## DATA EXCERPTS
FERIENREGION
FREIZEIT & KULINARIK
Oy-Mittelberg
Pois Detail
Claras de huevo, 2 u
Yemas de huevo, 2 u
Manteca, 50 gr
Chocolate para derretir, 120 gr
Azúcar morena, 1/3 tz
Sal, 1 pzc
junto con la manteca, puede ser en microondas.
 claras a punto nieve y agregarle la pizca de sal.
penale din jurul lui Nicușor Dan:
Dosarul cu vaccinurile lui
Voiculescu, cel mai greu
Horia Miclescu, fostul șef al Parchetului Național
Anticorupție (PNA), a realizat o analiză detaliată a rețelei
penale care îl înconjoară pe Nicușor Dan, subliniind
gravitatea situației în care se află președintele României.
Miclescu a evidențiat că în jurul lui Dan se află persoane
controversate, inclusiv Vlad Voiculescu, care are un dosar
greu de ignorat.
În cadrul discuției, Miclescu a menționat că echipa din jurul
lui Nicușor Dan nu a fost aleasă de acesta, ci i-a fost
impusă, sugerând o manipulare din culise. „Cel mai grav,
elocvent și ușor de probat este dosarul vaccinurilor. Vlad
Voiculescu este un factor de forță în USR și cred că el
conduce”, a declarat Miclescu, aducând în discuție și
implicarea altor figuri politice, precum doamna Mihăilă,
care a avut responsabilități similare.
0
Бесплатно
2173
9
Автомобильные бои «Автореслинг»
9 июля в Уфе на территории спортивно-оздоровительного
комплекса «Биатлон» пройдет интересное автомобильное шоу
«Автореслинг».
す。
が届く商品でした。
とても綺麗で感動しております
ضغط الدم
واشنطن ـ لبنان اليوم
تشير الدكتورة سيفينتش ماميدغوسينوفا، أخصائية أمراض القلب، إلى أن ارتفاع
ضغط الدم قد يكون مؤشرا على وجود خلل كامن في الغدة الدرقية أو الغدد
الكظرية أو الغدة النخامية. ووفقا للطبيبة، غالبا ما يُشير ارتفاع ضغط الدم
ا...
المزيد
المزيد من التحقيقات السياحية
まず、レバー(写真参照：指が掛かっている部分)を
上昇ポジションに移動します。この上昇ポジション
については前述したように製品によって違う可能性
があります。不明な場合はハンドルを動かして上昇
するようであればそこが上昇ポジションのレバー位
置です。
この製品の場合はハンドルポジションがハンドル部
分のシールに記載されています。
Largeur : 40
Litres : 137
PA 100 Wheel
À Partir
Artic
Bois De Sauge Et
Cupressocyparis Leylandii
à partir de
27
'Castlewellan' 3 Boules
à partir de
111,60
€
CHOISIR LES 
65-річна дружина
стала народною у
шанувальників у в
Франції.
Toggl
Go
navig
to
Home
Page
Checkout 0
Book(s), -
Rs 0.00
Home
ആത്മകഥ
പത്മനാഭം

## ASSIGNMENT
Using the material above, transcribe exactly the lines from the line with "Miclescu a evidențiat" to the line with "lui Nicușor Dan nu"; both count, and nothing else goes in.

## ANSWER BOX
Miclescu a evidențiat că în jurul lui Dan se află persoane
controversate, inclusiv Vlad Voiculescu, care are un dosar
greu de ignorat.
În cadrul discuției, Miclescu a menționat că echipa din jurul
lui Nicușor Dan nu a fost aleasă de acesta, ci i-a fost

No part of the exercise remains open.